3D view of diaphragm

Building abdominal strength

Once you have begun to be comfortable with that exercise, here are two more that will actually increase the strength of your abdominal muscles:

  • Lie on the floor with your knees up and a good-sized book on your belly. Breathe. The book will rise and fall as you inhale and exhale if you're making good use of your diaphragm. A strong diaphragm will be able to lift the book at least 3 cm, preferably 6 cm. Practice at least 20 times. This exercise provides visual feedback, but does not provide any way for the back of your abdomen to move.
  • Stand in a swimming pool and pay attention to your breathing. The water pressure on your abdomen is much greater than air pressure. Breathing in water is a kind of resistance training. At first, some people simply can't use their abdominal muscles properly and will lift their rib cage instead. Don't use the water for strength training until you're sure you can properly use your diaphragm in air.
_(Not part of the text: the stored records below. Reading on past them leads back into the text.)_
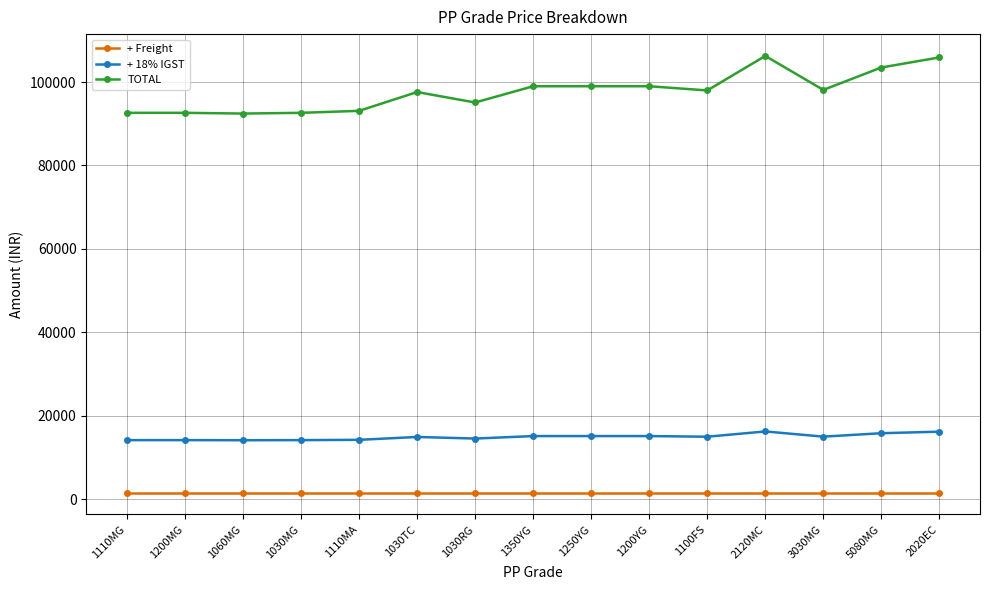

True or false: + 18% IGST has more than 1 interior local peaks.

True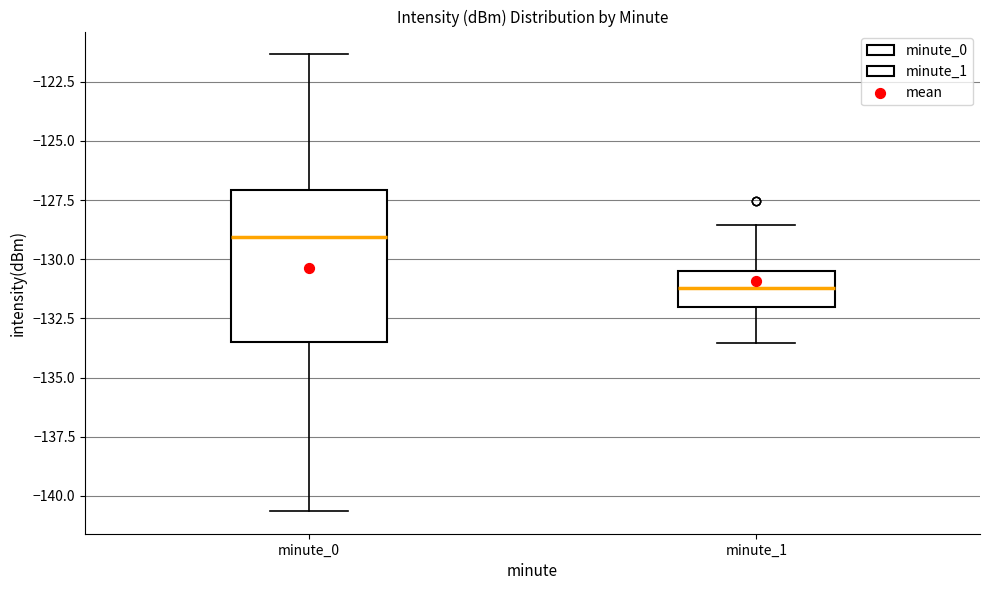

Which box has the lowest median line?

minute_1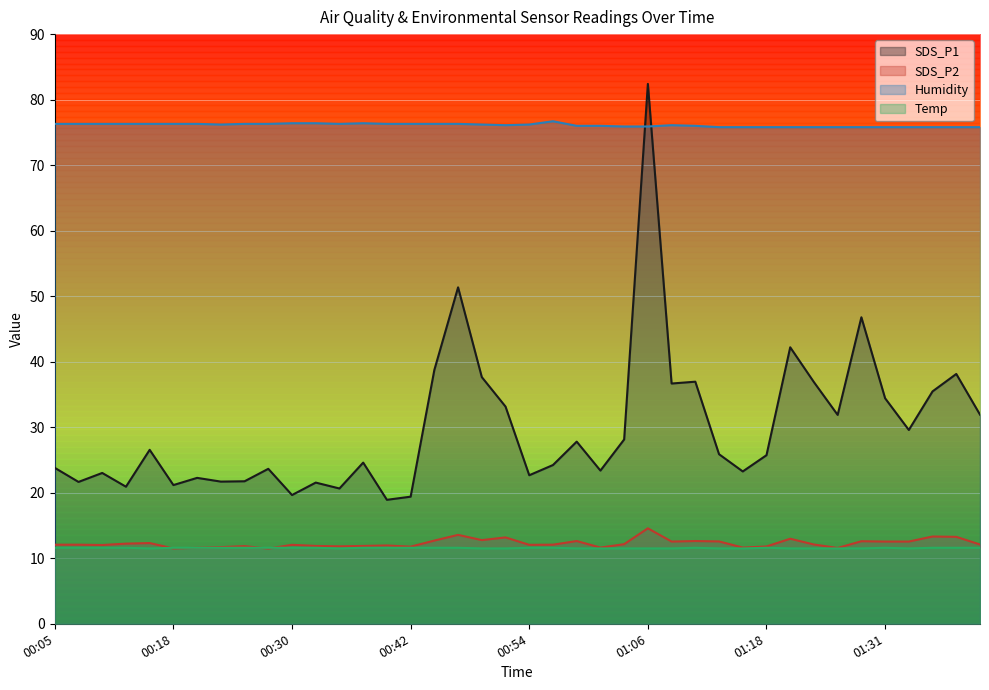

At how many categories does at least one series exceed 13?

40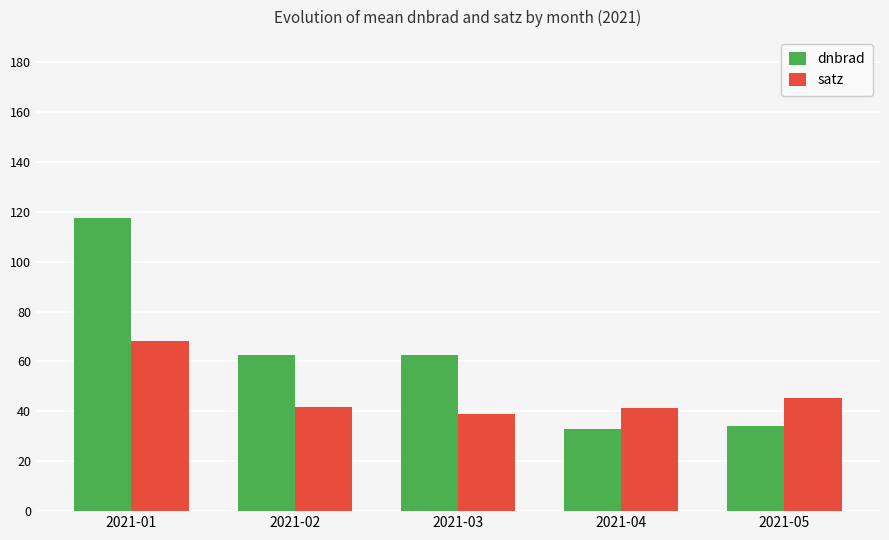

At which label does satz reach its peak?

2021-01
Another ancient Asian breathing exercise, introduced to the West by Carl Jung, is excellent when emotional tightness contributes greatly to shallow breathing. You breathe rapidly, like a bellows. It comes with a risk of hyperventilation, so practice sitting on a chair, bed, or some other safe place.

  • Sit comfortably with a straight spine.
  • Inhalation and exhalation are equal in length.
  • Close your mouth and breathe through the nose 2-3 cycles per second.
  • Notice the feeling of effort in the abdomen, chest, and base of the neck.
  • When first beginning, keep it up no longer than 15 seconds. When that becomes easy, increase at 5-second intervals. Don't perform it for more than a minute, but up to that point, longer is better.